Carlo Séquin lives in a world of impossible objects and mind-bending shapes. Visiting the computer science professor emeritus’s office is like taking a trip down the rabbit hole. Paradoxical forms are found in every corner, piled on shelves, poised on pedestals, hanging from the ceiling—optical illusions embodied in paper, cardboard, plastic, and metal.
“Once I have a simple procedural geometric form in the computer, I can change some of the parameters and make 20 or 30 pieces on the 3D printer that are in the same family,” he explains, grabbing various models to illustrate his point or, if one is not in reach, twisting his hands and arms to represent the forms.
And if you visit the sixth floor terrace in Sutardja Dai Hall, you can’t help but be drawn to a twisting stone tower on a pedestal, designed by Séquin and gifted by one of his former Bell Labs colleagues, Paul Suciu. The sculpture, titled Pillar of Engineering, is based on one of the small 3D-printed models that caught Suciu’s eye in a visit to Séquin’s office.
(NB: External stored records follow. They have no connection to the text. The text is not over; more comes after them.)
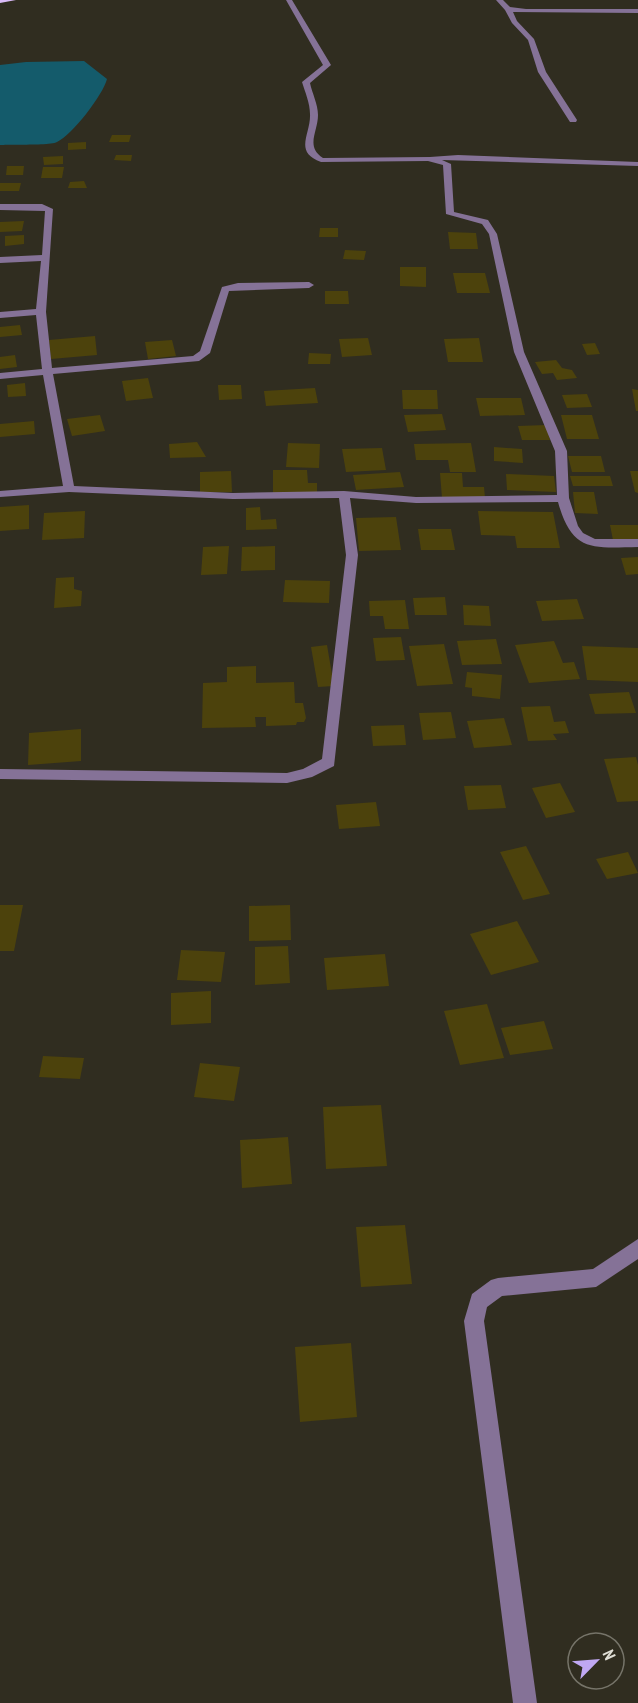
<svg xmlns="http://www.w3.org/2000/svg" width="638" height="1703" font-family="'PT Sans Narrow',sans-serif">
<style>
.water{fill:#145b6b}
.building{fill:#4c420c}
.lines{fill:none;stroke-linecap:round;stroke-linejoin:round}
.minor{fill:#857297;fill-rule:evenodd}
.major{fill:#dabbf7;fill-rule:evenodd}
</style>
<rect width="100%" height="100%" fill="#302d20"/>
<path class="water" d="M84 61 107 79C103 95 72 135 57 142 49 146 11 144 0 145V65L26 62Z"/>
<g class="building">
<polygon points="112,135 131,135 129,142 109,142"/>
<polygon points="86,142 86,149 68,150 68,143"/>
<polygon points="116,155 132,155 131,161 114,160"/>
<polygon points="63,156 63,164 44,165 43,157"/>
<polygon points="7,166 24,166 23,175 6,175"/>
<polygon points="43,167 64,167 62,178 41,178"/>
<polygon points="84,181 87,188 68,188 70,182"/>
<polygon points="0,183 21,183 19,191 0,191"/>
<polygon points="24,221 22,231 0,232 0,222"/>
<polygon points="320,228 338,228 338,237 319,237"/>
<polygon points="448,232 476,233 478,249 450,249"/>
<polygon points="24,235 24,244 5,246 5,236"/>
<polygon points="345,250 366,251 364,260 343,259"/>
<polygon points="400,267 426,267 426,287 400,286"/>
<polygon points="453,273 485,273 490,293 457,293"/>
<polygon points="325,291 348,291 349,304 325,304"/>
<polygon points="20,325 22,335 0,337 0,327"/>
<polygon points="95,336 97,355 51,359 49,340"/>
<polygon points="368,338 372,355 342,357 339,339"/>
<polygon points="479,338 483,362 448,362 444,339"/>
<polygon points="172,340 176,356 148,359 145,342"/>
<polygon points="595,343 600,354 587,355 582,344"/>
<polygon points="309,353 331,354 330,364 308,364"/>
<polygon points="15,355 17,367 0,369 0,357"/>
<polygon points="556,360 562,368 572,370 577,378 557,380 553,373 542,374 535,362"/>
<polygon points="148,378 153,398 126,401 122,381"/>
<polygon points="25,383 26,396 8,397 7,385"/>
<polygon points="218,385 241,385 242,399 219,400"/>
<polygon points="315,388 318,403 266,406 264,391"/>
<polygon points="632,389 638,390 638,411 636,411"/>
<polygon points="402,390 437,390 438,409 403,409"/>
<polygon points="587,394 592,407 567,408 562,395"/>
<polygon points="476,398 521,398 525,415 480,416"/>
<polygon points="442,414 446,430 408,432 404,415"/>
<polygon points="100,415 105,431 72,436 67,419"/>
<polygon points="561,415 592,415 599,439 567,439"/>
<polygon points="34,421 35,434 0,437 0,424"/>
<polygon points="546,425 550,440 522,440 518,426"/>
<polygon points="197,442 206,457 170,458 169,444"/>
<polygon points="288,443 320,444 319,468 286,467"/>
<polygon points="471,443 476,472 450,472 448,460 416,460 414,444"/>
<polygon points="494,447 522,449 523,463 494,461"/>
<polygon points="382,448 386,470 346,472 342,449"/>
<polygon points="568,456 601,456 605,472 572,472"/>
<polygon points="273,470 307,470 308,483 317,483 317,493 273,493"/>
<polygon points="231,471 232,492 200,492 200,472"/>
<polygon points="630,471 638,471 638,493 635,492"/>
<polygon points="400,472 404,487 356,490 353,475"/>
<polygon points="440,473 462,473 463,487 484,487 485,498 442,498"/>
<polygon points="506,474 554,476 556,492 507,490"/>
<polygon points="570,476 610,476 613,486 573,486"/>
<polygon points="573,492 594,492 598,514 575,513"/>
<polygon points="29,505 29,529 0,531 0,507"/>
<polygon points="260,507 261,520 276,519 277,529 246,530 246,508"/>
<polygon points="85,511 84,538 42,540 44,513"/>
<polygon points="478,511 553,512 560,548 517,548 515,536 481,535"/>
<polygon points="396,517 401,550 359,551 356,518"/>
<polygon points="610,525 638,525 638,540 613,540"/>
<polygon points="418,529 451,529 455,550 421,550"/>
<polygon points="229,546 227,574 201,575 203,547"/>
<polygon points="275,546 275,570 241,571 242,547"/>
<polygon points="638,557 638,574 626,575 621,558"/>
<polygon points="74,577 74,589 82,591 81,606 54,608 56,578"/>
<polygon points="285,580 330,581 329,603 283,602"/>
<polygon points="445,597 447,615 415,615 413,598"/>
<polygon points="577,599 584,619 542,621 536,601"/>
<polygon points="405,600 409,629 385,629 383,616 370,616 369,601"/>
<polygon points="463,605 489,606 491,626 464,625"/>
<polygon points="401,637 405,660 376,661 373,638"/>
<polygon points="496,639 502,664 462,665 457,641"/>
<polygon points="554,641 563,663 574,662 580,679 529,683 515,645"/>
<polygon points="444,644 453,684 417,686 409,646"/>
<polygon points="327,645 334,686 318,687 311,647"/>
<polygon points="582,646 638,648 638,682 587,680"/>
<polygon points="256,666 256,683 294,682 295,703 303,703 306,718 304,722 297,722 296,725 266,726 266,717 255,717 256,727 202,728 203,683 227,682 227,667"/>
<polygon points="467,672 502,675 500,699 472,696 472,688 465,687"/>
<polygon points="629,692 636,713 595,714 589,694"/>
<polygon points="550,706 554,722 565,721 569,733 553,734 557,740 528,741 521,707"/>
<polygon points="451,712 456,738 423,740 419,713"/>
<polygon points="504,718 512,745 474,748 467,721"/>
<polygon points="404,725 406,745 373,746 371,726"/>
<polygon points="81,729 81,761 28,765 29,733"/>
<polygon points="636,757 638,765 638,801 617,802 604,759"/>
<polygon points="560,783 575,812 546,818 532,788"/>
<polygon points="501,785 506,808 468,810 464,786"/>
<polygon points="376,802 380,826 339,829 336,805"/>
<polygon points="526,846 550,894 523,900 500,852"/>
<polygon points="628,852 638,873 607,879 596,859"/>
<polygon points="0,905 23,905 14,951 0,951"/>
<polygon points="290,905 291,940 249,941 249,906"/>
<polygon points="517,921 539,962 491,975 470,934"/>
<polygon points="288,946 290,983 255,985 255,947"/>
<polygon points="181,950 225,952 221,982 177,980"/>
<polygon points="385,954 389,986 327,990 324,958"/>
<polygon points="211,991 211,1023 171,1025 171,993"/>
<polygon points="487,1004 504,1058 460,1065 444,1011"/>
<polygon points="544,1021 553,1049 510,1055 501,1028"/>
<polygon points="43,1056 84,1058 80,1079 39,1077"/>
<polygon points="200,1063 240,1067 234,1101 194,1097"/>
<polygon points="381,1105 387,1166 326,1169 323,1107"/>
<polygon points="288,1137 292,1184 242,1188 240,1140"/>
<polygon points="405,1225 412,1284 361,1287 356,1227"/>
<polygon points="351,1343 357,1417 300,1422 295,1347"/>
</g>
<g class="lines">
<g class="minor">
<path d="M286 0H292L331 65 310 83C312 93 318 104 318 115 318 132 305 146 323 158L430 157 458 155 638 162V166L442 160 451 164 454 212 488 220 497 234 524 352 567 451 569 498 578 526 583 533 595 539H638V547C591 548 572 552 558 502L416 503 350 498 358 555 334 766 312 777 287 783 0 779V769L287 773 303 769 322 759 346 555 339 498 233 499 69 492 0 497V491L63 486 43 375 0 379V373L42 369 36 315 0 318V312L36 309 41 261 0 263V257L42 255 45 211 0 210V204H42L53 209 46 312 52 368 193 356 200 351 222 287 238 283 309 282 314 285 309 288 229 291 210 353 199 361 53 374 74 486 233 493 344 491 416 497 557 495 555 451 514 352 489 234 482 224 446 214 443 165 428 161 321 162C293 152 311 134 310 114 310 103 305 92 302 82L323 65Z"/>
<polygon points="496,0 503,0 510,7 526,9 638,9 638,13 513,12 517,21 534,39 546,72 577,120 576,122 570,122 538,72 528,40 512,23 505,10"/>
<polygon points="638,1239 638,1259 596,1287 502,1296 487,1307 484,1321 537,1703 513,1703 464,1321 472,1294 491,1280 498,1278 593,1269"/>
</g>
<polygon class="major" points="0,0 16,0 0,3"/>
</g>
<g transform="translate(596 1661) rotate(65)"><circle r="28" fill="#302d20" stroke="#767469" stroke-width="1.5"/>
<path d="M0-4.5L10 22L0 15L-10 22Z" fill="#c0a8f3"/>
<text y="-9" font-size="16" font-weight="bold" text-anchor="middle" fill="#e0dfd6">N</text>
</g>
</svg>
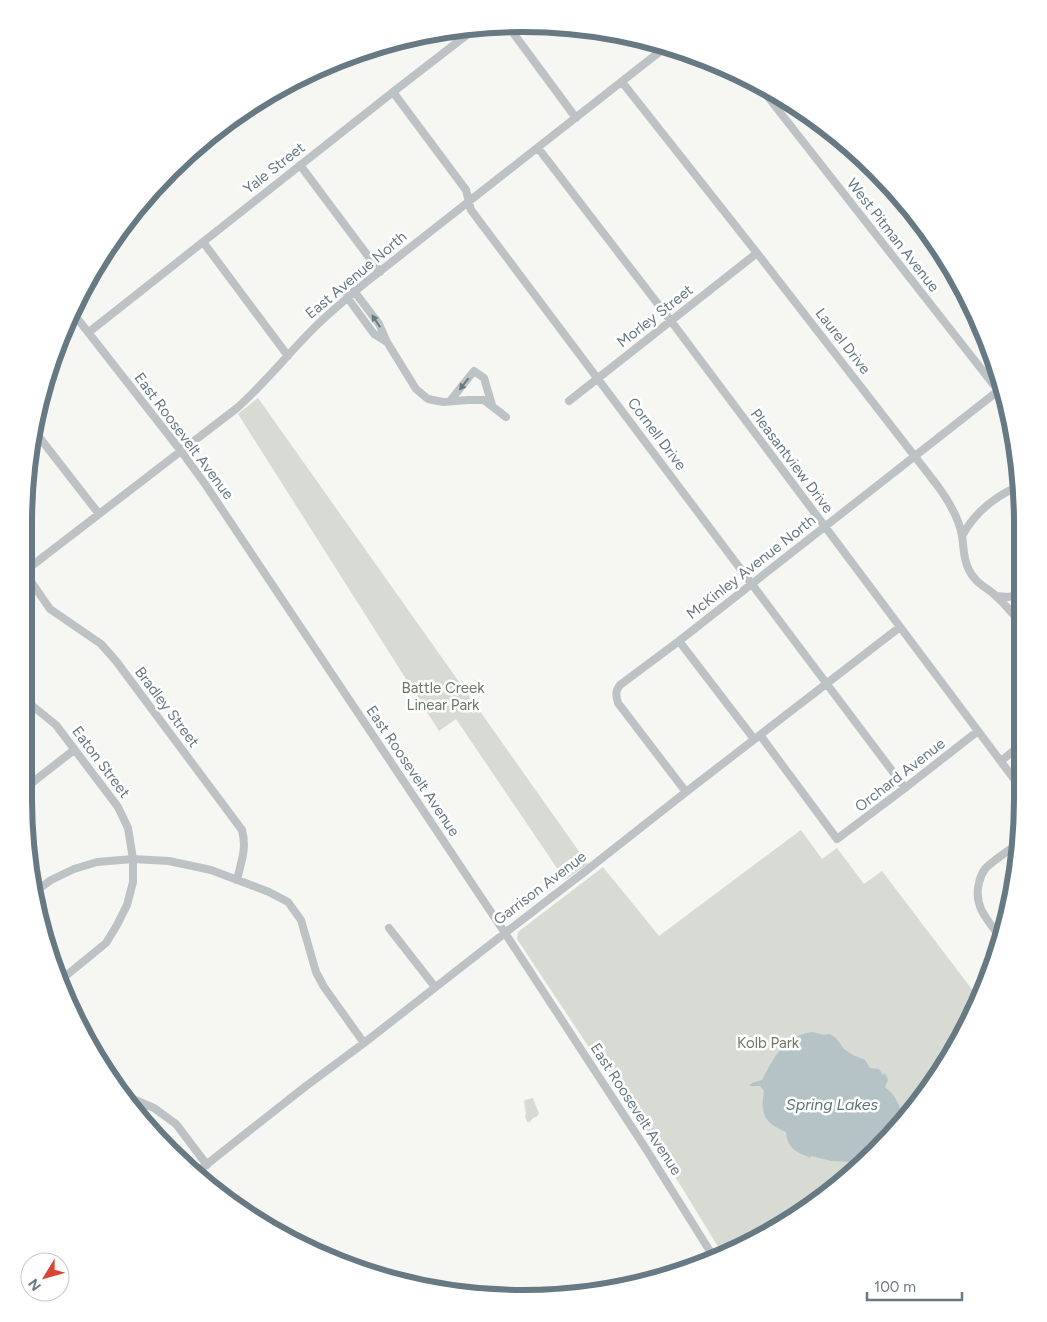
<svg xmlns="http://www.w3.org/2000/svg" width="1047" height="1322" font-family="Figtree,sans-serif">
<style>
.green{fill:#d7dbd3}
.water{fill:#b5c3c6}
.lines{fill:none;stroke-linecap:round;stroke-linejoin:round}
.minor{stroke:#bdc2c5;stroke-width:8}
.oneway{fill:#677983}
.labels{text-anchor:middle;stroke-width:5;stroke-linejoin:round;paint-order:stroke}
.street-label{font-size:15px;fill:#677983;stroke:#fff}
.park-label{font-size:15px;fill:#6c7a65;stroke:#fff}
.water-label{font-size:16px;font-style:italic;fill:#5e7478;stroke:#fff}
.rim{fill:none;stroke:#677983;stroke-width:6}
</style>
<rect width="100%" height="100%" fill="#f6f6f3"/>
<path class="green" d="M 258,398 L 588,864 L 565,880 L 456,719 L 439,731 L 238,414 Z
M 801,830 L 822,859 L 837,848 L 864,884 L 882,871 L 980,1000 L 939,1076 L 853,1174 L 773,1231 L 722,1253 L 679,1183 L 517,939 L 518,932 L 603,867 L 659,936 Z
M 533,1098 L 539,1114 L 536,1117 L 533,1118 L 530,1122 L 527,1122 L 525,1116 L 526,1114 L 524,1102 L 525,1100 Z"/>
<path class="water" d="M 813,1032 L 823,1035 L 830,1034 L 836,1038 L 844,1049 L 853,1055 L 865,1060 L 870,1068 L 879,1069 L 883,1075 L 885,1073 L 888,1080 L 885,1087 C 895,1095 902,1106 901,1120 L 866,1159 L 856,1162 L 831,1161 L 811,1156 L 810,1158 C 806,1155 803,1155 799,1153 C 790,1148 787,1142 786,1132 C 765,1123 760,1115 764,1091 L 760,1086 L 749,1086 L 752,1083 L 762,1080 C 774,1057 785,1035 813,1032 Z"/>
<g class="lines">
<path class="minor" d="M 508,26 L 576,118
M 622,82 L 757,253 L 937,485 C 948,500 959,517 962,536 C 964,548 963,559 969,570 C 975,583 986,587 996,596 C 1006,605 1014,616 1023,625
M 757,83 L 1008,403
M 393,92 L 466,190 L 471,210 L 905,788
M 538,148 L 671,321 L 1023,791
M 300,165 L 380,272
M 203,242 L 288,356
M 347,297 L 374,334 L 387,342 L 379,324 L 354,291
M 73,313 L 181,451 L 205,484 L 505,933 L 646,1149 L 713,1256
M 89,332 L 393,92 L 477,27
M 387,342 L 416,389 L 428,399 L 443,402 L 468,400 L 484,400 L 506,417
M 450,401 L 474,371 L 484,378 L 492,405
M 569,401 L 757,253
M 36,433 L 99,514
M 962,536 C 975,512 997,495 1021,485
M 25,571 L 237,408 C 264,384 287,355 313,329 C 329,313 347,298 365,283 L 667,46
M 25,573 L 50,609 L 101,644 L 116,661 L 242,830 C 247,849 241,862 237,880
M 996,596 L 1008,597 L 1023,594
M 679,641 L 754,739
M 24,699 L 56,725 L 118,807 L 128,828 L 133,859 L 133,882 L 127,905 L 117,925 L 106,943 L 62,979
M 760,735 L 837,839 L 905,788 L 978,731
M 1001,761 L 1023,743
M 24,789 L 74,750
M 686,792 L 618,703 C 616,696 615,691 620,685 L 679,641 L 1003,387
M 36,891 L 51,880 L 74,869 L 97,862 L 133,859 L 169,861 L 211,870 L 269,892 L 288,902 L 301,920 L 316,972 L 324,987 L 364,1043
M 389,928 L 435,987
M 1001,938 C 988,921 973,906 979,883 C 980,878 982,873 985,869 C 992,861 1010,850 1019,843
M 128,1097 L 154,1108 L 176,1124 L 207,1165
M 197,1172 L 306,1086 L 364,1043 L 505,933 L 587,870 L 686,792 L 900,627"/>
</g>
<defs><path id="oneway-solid" d="M-6-.8H1V-3.2L6.5 0L1 3.2V.8H-6Z" transform="scale(1.25)"/></defs>
<g class="oneway">
<use href="#oneway-solid" transform="translate(376 321) rotate(-124)"/>
<use href="#oneway-solid" transform="translate(464 384) rotate(128)"/>
</g>
<g class="labels">
<g class="street-label">
<text transform="translate(274 168) rotate(-38)" y="5">Yale Street</text>
<text transform="translate(893 235) rotate(52)" y="5">West Pitman Avenue</text>
<text transform="translate(356 275) rotate(-40)" y="5">East Avenue North</text>
<text transform="translate(655 316) rotate(-38)" y="5">Morley Street</text>
<text transform="translate(843 341) rotate(52)" y="5">Laurel Drive</text>
<text transform="translate(657 434) rotate(53)" y="5">Cornell Drive</text>
<text transform="translate(184 436) rotate(53)" y="5">East Roosevelt Avenue</text>
<text transform="translate(792 461) rotate(53)" y="5">Pleasantview Drive</text>
<text transform="translate(751 567) rotate(-38)" y="5">McKinley Avenue North</text>
<text transform="translate(167 707) rotate(53)" y="5">Bradley Street</text>
<text transform="translate(101 762) rotate(53)" y="5">Eaton Street</text>
<text transform="translate(413 771) rotate(56)" y="5">East Roosevelt Avenue</text>
<text transform="translate(900 775) rotate(-38)" y="5">Orchard Avenue</text>
<text transform="translate(540 888) rotate(-37)" y="5">Garrison Avenue</text>
<text transform="translate(636 1109) rotate(57)" y="5">East Roosevelt Avenue</text>
</g>
<g class="park-label">
<text x="443" y="693">Battle Creek<tspan x="443" dy="17">Linear Park</tspan></text>
<text x="768" y="1048">Kolb Park</text>
</g>
<g class="water-label">
<text x="832" y="1110">Spring Lakes</text>
</g>
</g>
<path d="M0 0H1047V1322H0ZM523 32H523A491 491 0 0 1 1014 523V799A491 491 0 0 1 523 1290H523A491 491 0 0 1 32 799V523A491 491 0 0 1 523 32Z" fill="#fff" fill-rule="evenodd"/>
<path class="rim" d="M523 32H523A491 491 0 0 1 1014 523V799A491 491 0 0 1 523 1290H523A491 491 0 0 1 32 799V523A491 491 0 0 1 523 32Z"/>
<g transform="translate(45 1277) rotate(233)"><circle r="24" fill="#ffffff" stroke="#c2c9cd"/>
<path d="M0-4L9 19L0 12L-9 19Z" fill="#d94531"/>
<text y="-8" font-size="14" font-weight="bold" text-anchor="middle" fill="#677983">N</text>
</g>
<path d="M867 1292v8h95v-8" fill="none" stroke="#677983" stroke-width="2.5"/>
<text x="874" y="1292" font-size="15" fill="#677983" stroke="#ffffff" stroke-width="4" paint-order="stroke">100 m</text>
</svg>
Art and science may seem strange bedfellows—unbridled creativity at odds with logic and reason. Yet they run on the same fuel: passion, curiosity, and a sense of wonder about the world. Artists and scientists conjure up ideas through vision, intuition, and study, and use myriad techniques to manifest those ideas in the physical world.
“Art and science really have the same origin,” Séquin says. “They are often both about intense observation and abstraction to obtain a deeper understanding of complex ideas and systems.”